Kamil Słaby (Sandecja Nowy Sącz)
W końcówce pierwszej połowy lewy obrońca praktycznie ustawił mecz dla Sandecji. Najpierw dograł na nos do Filipa Piszczka, a po chwili spokojnie wykonał rzut karny. Lider dwubramkowego prowadzenia już nie roztrwonił.

Rafał Kurzawa (Górnik Zabrze)
Świetna dyspozycja tego lewonożnego zawodnika. W meczu z Chojniczanką brał udział w każdej sytuacji bramkowej. Otworzył wynik mierzonym strzałem, dołożył asystę, a ponadto wypracował rzut karny i zanotował kilka kluczowych podań.

Sebastian Deja (MKS Kluczbork)
Rudowłosy pomocnik był ojcem zwycięstwa czerwonej latarni nad Chrobrym Głogów. Deja przypomniał kibicom, że potrafi zdobywać bramki, a jak już zaczął, to od razu dwie. MKS ma jeszcze tylko teoretyczne szanse na przedostanie się na miejsce barażowe.

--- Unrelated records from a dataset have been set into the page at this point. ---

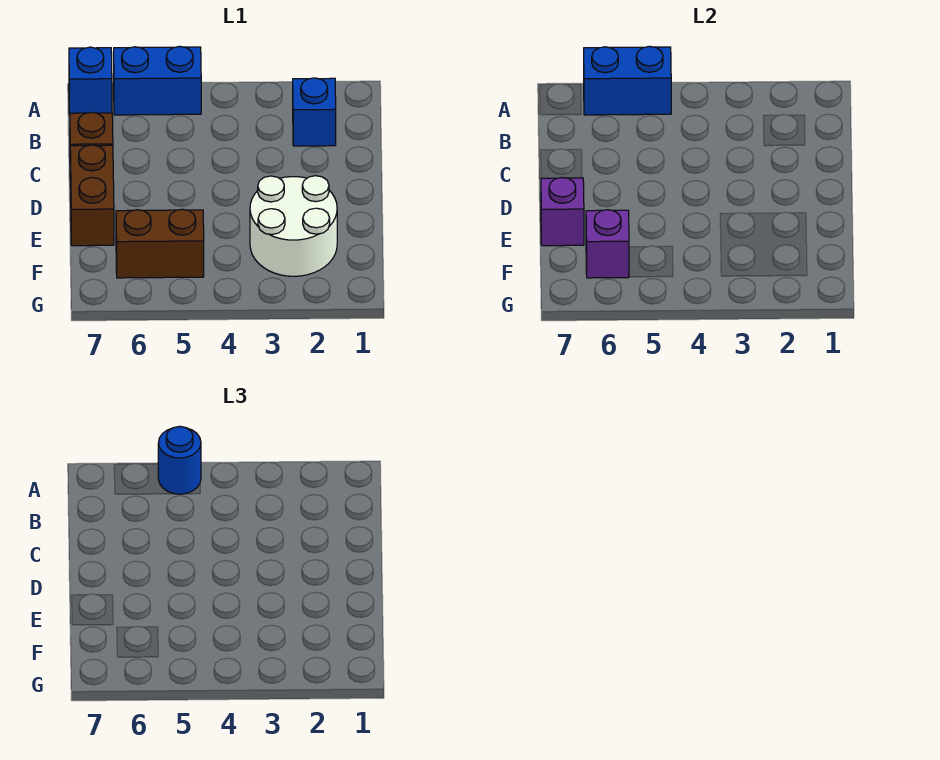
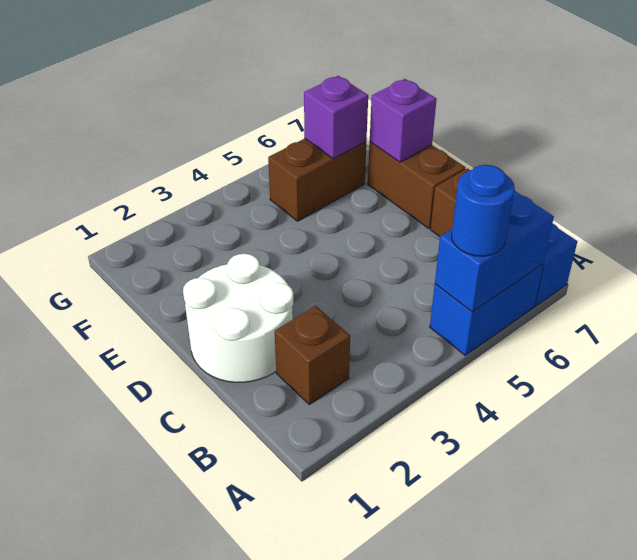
blue 1x1 brick [293,78,336,146] -> brown 1x1 brick [275,306,350,405]
white 2x2 round brick [250,176,337,276] -> white 2x2 round brick moved to [183,254,293,382]

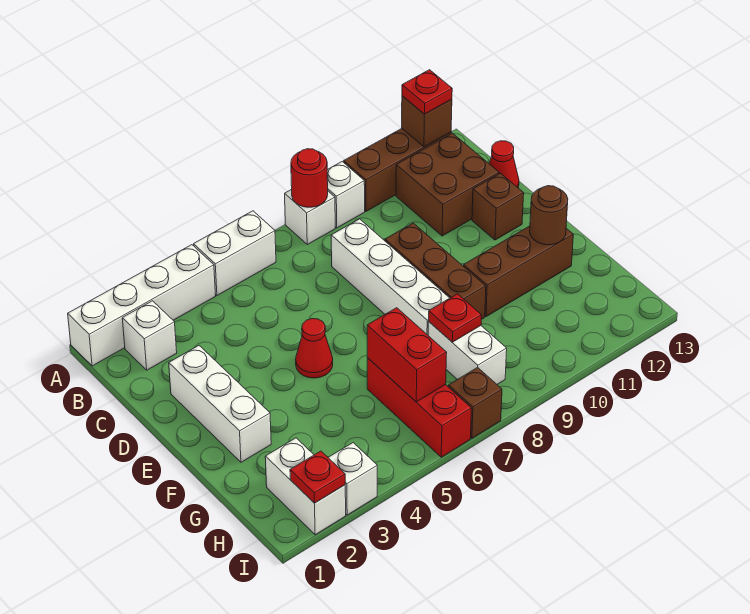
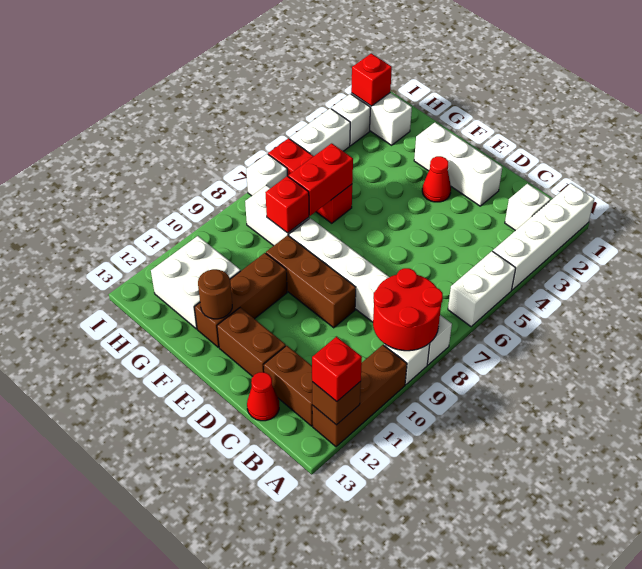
red 1x1 round brick [291,149,328,207] -> red 2x2 round brick [373,268,443,351]
red 1x1 plate [402,70,452,114] -> red 1x1 brick [312,337,362,402]
brown 2x2 brick [396,133,499,236] -> brown 1x2 brick [264,346,313,426]
brown 1x1 brick [472,173,524,240] -> brown 1x2 brick [217,308,286,376]
red 1x1 cone [296,319,333,378] -> red 1x1 cone moved to [422,156,451,202]
red 1x2 brick [367,308,447,402] -> red 1x2 brick turned to [288,143,353,216]
red 1x1 plate [429,294,482,342] -> red 1x1 brick [265,176,309,233]
none -> white 2x2 brick [151,236,241,329]
red 1x1 plate [290,451,345,503] -> red 1x1 brick [351,53,392,106]
none -> white 1x2 brick [290,108,350,156]
brown 1x1 brick [448,367,502,438] -> white 1x1 brick [246,154,287,196]

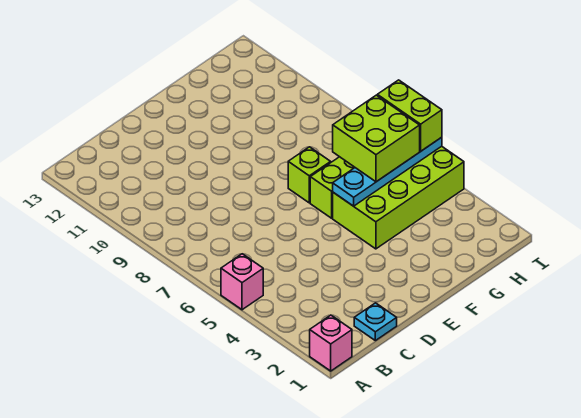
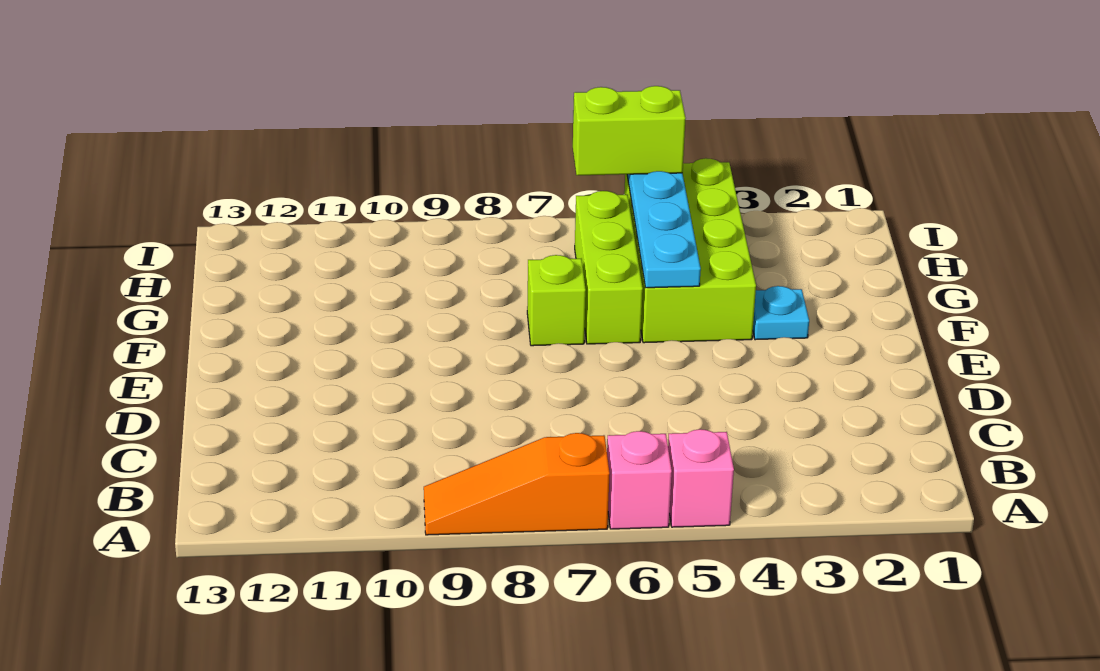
pink 1x1 brick [310,315,352,371] -> pink 1x1 brick moved to [607,431,672,529]
none -> orange 1x3 slope [424,433,610,535]
cyan 1x1 plate [354,303,397,341] -> cyan 1x1 plate moved to [753,286,809,340]
lime 2x2 brick [333,95,420,182] -> none

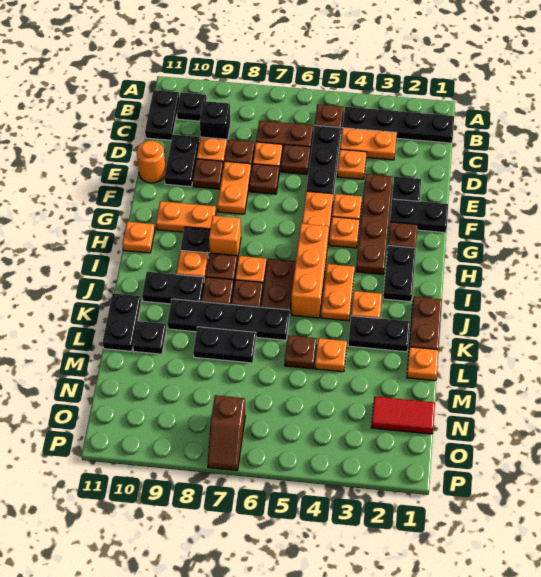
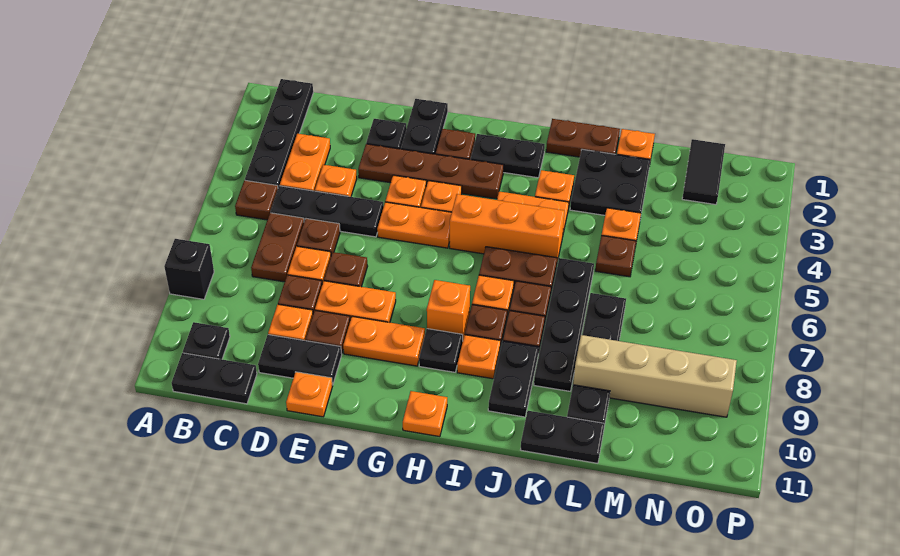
black 1x1 brick [200,101,230,143] -> black 1x1 brick moved to [164,239,214,299]
orange 1x1 round brick [137,141,166,183] -> orange 1x1 plate [286,372,333,417]
orange 1x2 plate [156,201,216,232] -> orange 1x2 plate turned to [343,316,425,366]
black 1x2 plate [348,316,410,352] -> black 2x2 plate [570,149,650,215]
none -> tan 1x4 brick [573,335,737,417]
red 1x2 tile [371,397,435,434] -> black 1x2 tile [682,139,725,205]
brown 1x2 slope [207,395,245,471] -> none

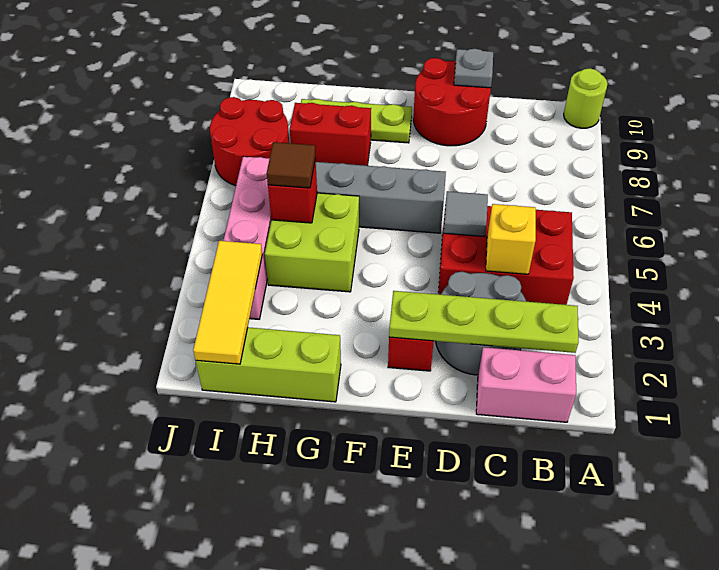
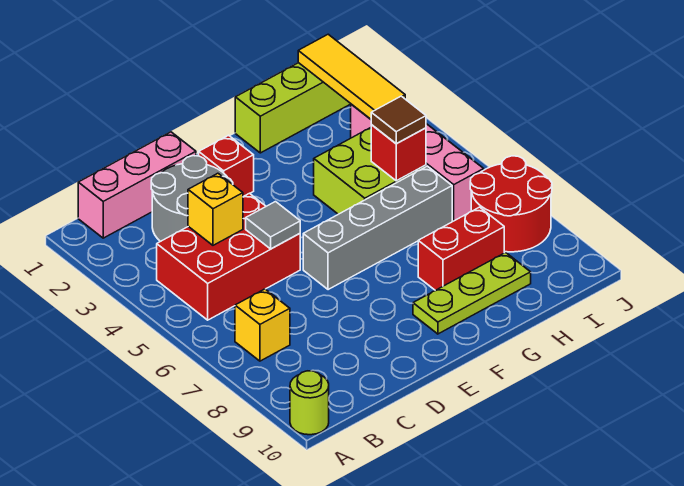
pink 1x2 brick [476,347,576,422] -> pink 1x3 brick [78,132,196,238]
lime 1x4 plate [389,291,579,353] -> none
none -> yellow 1x1 brick [235,289,290,361]
red 2x2 round brick [413,58,491,146] -> none
grey 1x1 plate [454,49,493,88] -> none

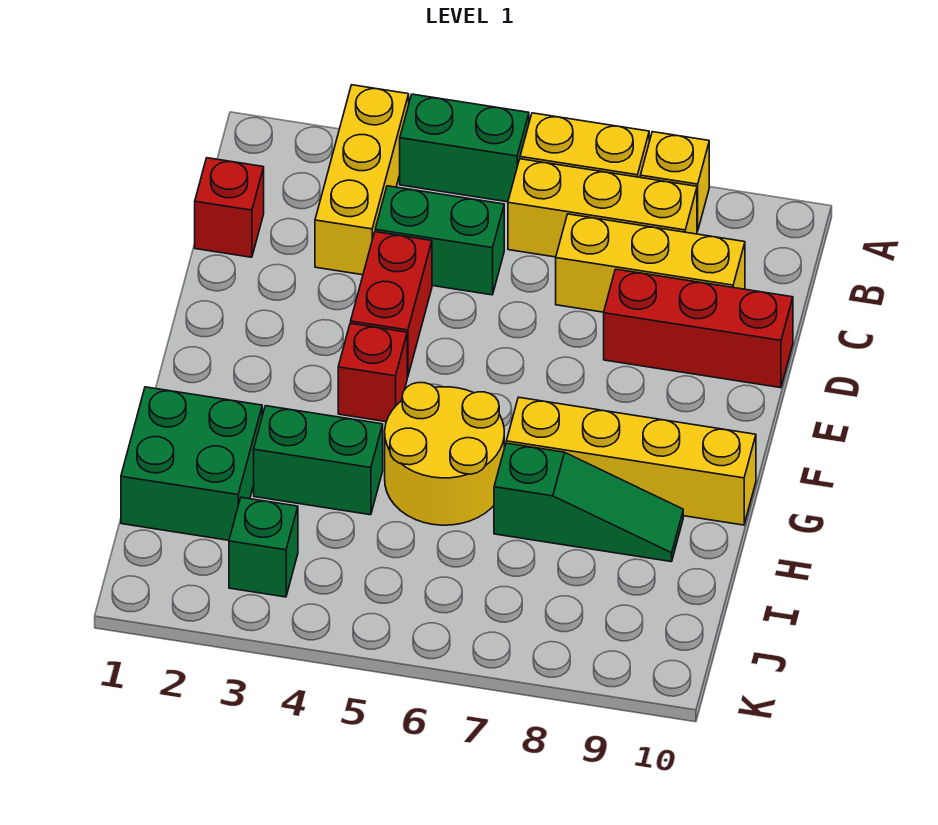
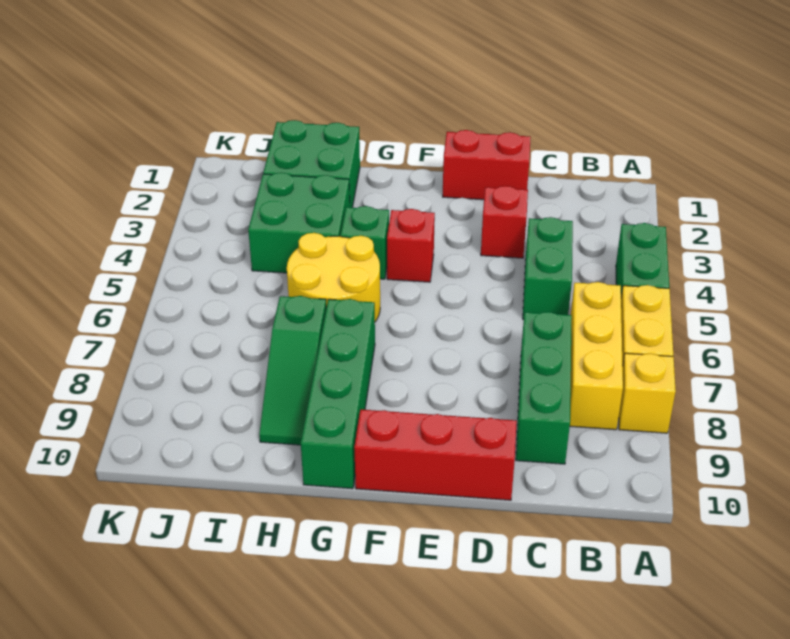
yellow 1x3 brick [315,85,409,275] -> none
red 1x1 brick [195,158,264,257] -> red 1x1 brick moved to [481,186,528,258]
yellow 1x3 brick [556,214,745,312] -> green 1x3 brick [516,312,572,464]
red 1x2 brick [351,232,432,377] -> red 1x2 brick moved to [443,130,531,200]
red 1x3 brick [604,269,793,388] -> red 1x3 brick turned to [354,410,517,500]
yellow 1x4 brick [506,397,756,525] -> green 1x4 brick [301,299,375,489]
green 1x2 brick [254,406,383,515] -> green 2x2 brick [248,173,350,273]
green 1x1 brick [229,497,298,597] -> green 1x1 brick moved to [341,206,389,279]

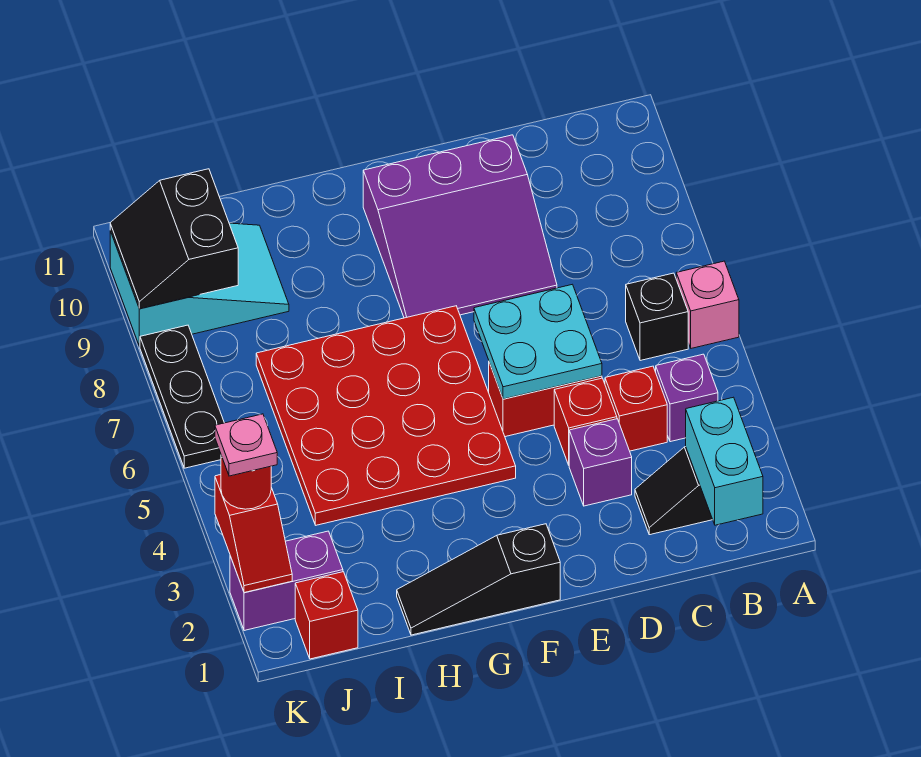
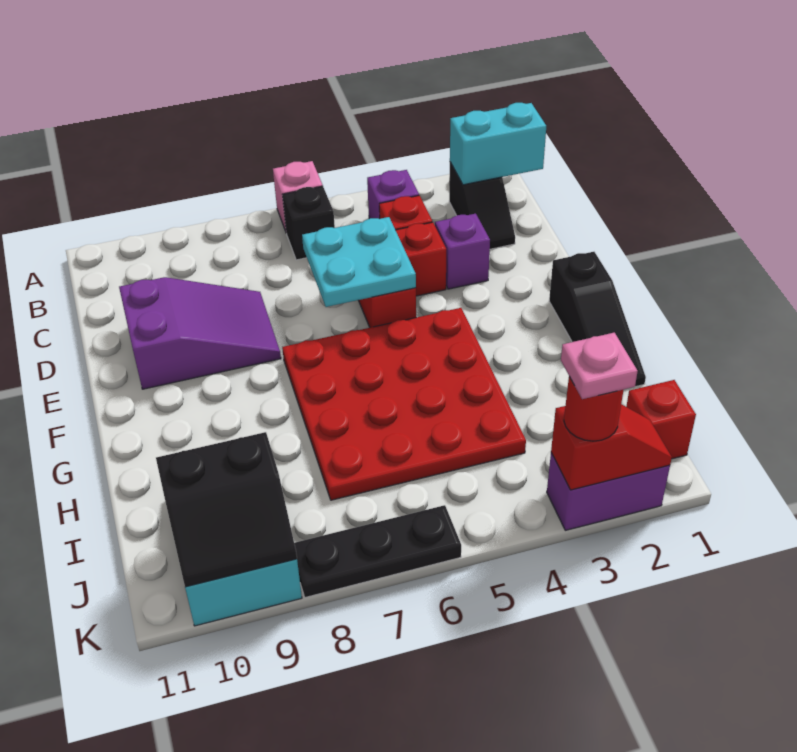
purple 3x3 slope [363,135,557,318] -> purple 2x3 slope [119,277,281,389]
purple 1x2 brick [230,531,343,631] -> purple 1x2 brick turned to [547,453,670,530]

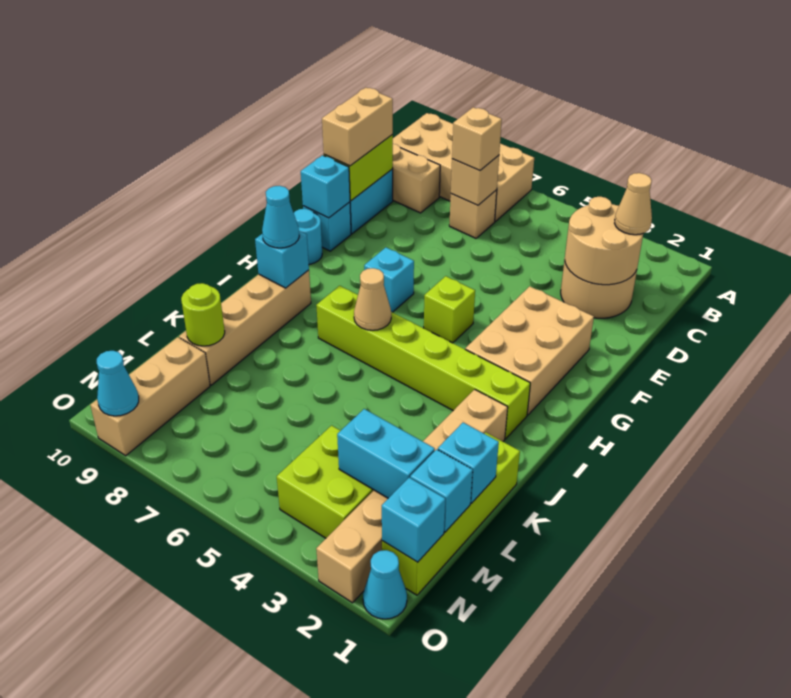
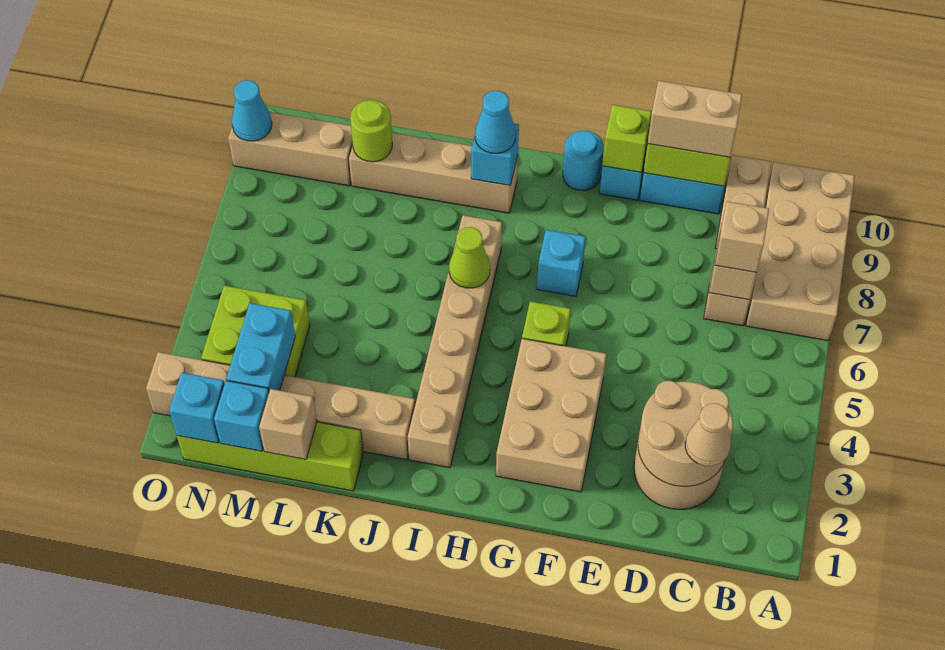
tan 2x3 brick [465,286,594,415] -> tan 2x3 brick turned to [496,339,606,492]
cyan 1x1 brick [301,155,350,218] -> lime 1x1 brick [602,105,652,172]
lime 1x6 brick [316,286,530,439] -> tan 1x6 brick [408,215,502,468]
tan 1x1 cone [354,268,391,330] -> lime 1x1 cone [449,227,490,288]
cyan 1x1 brick [438,423,499,503] -> tan 1x1 brick [259,389,317,459]
cyan 1x1 cone [363,550,407,619] -> none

Łukasz Hanzel (Podbeskidzie Bielsko-Biała)
Ciężko grało się Góralom w Mielcu, a dzięki bezbłędnej postawie Rafała Leszczyńskiego w bramce i trafieniu Łukasza Hanzela, udało się zgarnąć ważny komplet punktów. Dla 30-letniego pomocnika było to dodatkowo pierwsze trafienie dla Podbeskidzia.